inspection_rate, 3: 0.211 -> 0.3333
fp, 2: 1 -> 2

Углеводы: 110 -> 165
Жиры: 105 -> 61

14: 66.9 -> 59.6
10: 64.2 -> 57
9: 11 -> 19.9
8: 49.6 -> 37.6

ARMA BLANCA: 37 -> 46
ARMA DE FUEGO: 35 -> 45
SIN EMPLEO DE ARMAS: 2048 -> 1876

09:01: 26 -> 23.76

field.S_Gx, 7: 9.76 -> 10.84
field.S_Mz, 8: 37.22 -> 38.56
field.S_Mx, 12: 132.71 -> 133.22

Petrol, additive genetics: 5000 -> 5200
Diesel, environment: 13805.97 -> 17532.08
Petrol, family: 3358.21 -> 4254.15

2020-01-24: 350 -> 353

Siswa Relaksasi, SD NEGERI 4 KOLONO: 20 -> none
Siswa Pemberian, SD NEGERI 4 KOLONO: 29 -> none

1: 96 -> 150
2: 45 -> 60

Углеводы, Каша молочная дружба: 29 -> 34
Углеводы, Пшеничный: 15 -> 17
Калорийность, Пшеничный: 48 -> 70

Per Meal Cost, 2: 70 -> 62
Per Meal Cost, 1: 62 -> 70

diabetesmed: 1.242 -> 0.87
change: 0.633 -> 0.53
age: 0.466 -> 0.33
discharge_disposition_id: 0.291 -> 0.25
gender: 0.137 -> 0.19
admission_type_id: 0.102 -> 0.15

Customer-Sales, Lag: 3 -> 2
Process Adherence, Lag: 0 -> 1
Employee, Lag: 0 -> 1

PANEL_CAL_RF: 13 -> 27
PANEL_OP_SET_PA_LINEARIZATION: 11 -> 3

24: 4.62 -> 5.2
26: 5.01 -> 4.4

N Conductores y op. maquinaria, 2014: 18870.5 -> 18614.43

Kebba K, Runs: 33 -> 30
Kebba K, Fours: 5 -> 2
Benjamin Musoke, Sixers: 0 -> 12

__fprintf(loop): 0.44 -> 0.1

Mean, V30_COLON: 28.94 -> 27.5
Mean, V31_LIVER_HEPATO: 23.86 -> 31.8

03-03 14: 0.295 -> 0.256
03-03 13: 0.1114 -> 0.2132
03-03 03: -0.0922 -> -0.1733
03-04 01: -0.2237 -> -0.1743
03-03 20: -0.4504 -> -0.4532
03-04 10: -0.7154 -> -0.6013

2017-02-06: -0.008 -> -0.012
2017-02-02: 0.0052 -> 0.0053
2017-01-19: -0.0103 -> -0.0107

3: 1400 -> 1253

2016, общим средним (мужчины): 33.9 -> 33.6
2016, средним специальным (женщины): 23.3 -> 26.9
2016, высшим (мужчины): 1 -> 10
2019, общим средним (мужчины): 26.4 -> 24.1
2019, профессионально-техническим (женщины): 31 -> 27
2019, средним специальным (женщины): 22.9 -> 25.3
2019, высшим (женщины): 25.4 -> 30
○ ○ ○ ○
Every entry must be retyped in full, exactly as given.

inspection_rate, 3: 0.211 -> 0.3333
fp, 2: 1 -> 2

Углеводы: 110 -> 165
Жиры: 105 -> 61

14: 66.9 -> 59.6
10: 64.2 -> 57
9: 11 -> 19.9
8: 49.6 -> 37.6

ARMA BLANCA: 37 -> 46
ARMA DE FUEGO: 35 -> 45
SIN EMPLEO DE ARMAS: 2048 -> 1876

09:01: 26 -> 23.76

field.S_Gx, 7: 9.76 -> 10.84
field.S_Mz, 8: 37.22 -> 38.56
field.S_Mx, 12: 132.71 -> 133.22

Petrol, additive genetics: 5000 -> 5200
Diesel, environment: 13805.97 -> 17532.08
Petrol, family: 3358.21 -> 4254.15

2020-01-24: 350 -> 353

Siswa Relaksasi, SD NEGERI 4 KOLONO: 20 -> none
Siswa Pemberian, SD NEGERI 4 KOLONO: 29 -> none

1: 96 -> 150
2: 45 -> 60

Углеводы, Каша молочная дружба: 29 -> 34
Углеводы, Пшеничный: 15 -> 17
Калорийность, Пшеничный: 48 -> 70

Per Meal Cost, 2: 70 -> 62
Per Meal Cost, 1: 62 -> 70

diabetesmed: 1.242 -> 0.87
change: 0.633 -> 0.53
age: 0.466 -> 0.33
discharge_disposition_id: 0.291 -> 0.25
gender: 0.137 -> 0.19
admission_type_id: 0.102 -> 0.15

Customer-Sales, Lag: 3 -> 2
Process Adherence, Lag: 0 -> 1
Employee, Lag: 0 -> 1

PANEL_CAL_RF: 13 -> 27
PANEL_OP_SET_PA_LINEARIZATION: 11 -> 3

24: 4.62 -> 5.2
26: 5.01 -> 4.4

N Conductores y op. maquinaria, 2014: 18870.5 -> 18614.43

Kebba K, Runs: 33 -> 30
Kebba K, Fours: 5 -> 2
Benjamin Musoke, Sixers: 0 -> 12

__fprintf(loop): 0.44 -> 0.1

Mean, V30_COLON: 28.94 -> 27.5
Mean, V31_LIVER_HEPATO: 23.86 -> 31.8

03-03 14: 0.295 -> 0.256
03-03 13: 0.1114 -> 0.2132
03-03 03: -0.0922 -> -0.1733
03-04 01: -0.2237 -> -0.1743
03-03 20: -0.4504 -> -0.4532
03-04 10: -0.7154 -> -0.6013

2017-02-06: -0.008 -> -0.012
2017-02-02: 0.0052 -> 0.0053
2017-01-19: -0.0103 -> -0.0107

3: 1400 -> 1253

2016, общим средним (мужчины): 33.9 -> 33.6
2016, средним специальным (женщины): 23.3 -> 26.9
2016, высшим (мужчины): 1 -> 10
2019, общим средним (мужчины): 26.4 -> 24.1
2019, профессионально-техническим (женщины): 31 -> 27
2019, средним специальным (женщины): 22.9 -> 25.3
2019, высшим (женщины): 25.4 -> 30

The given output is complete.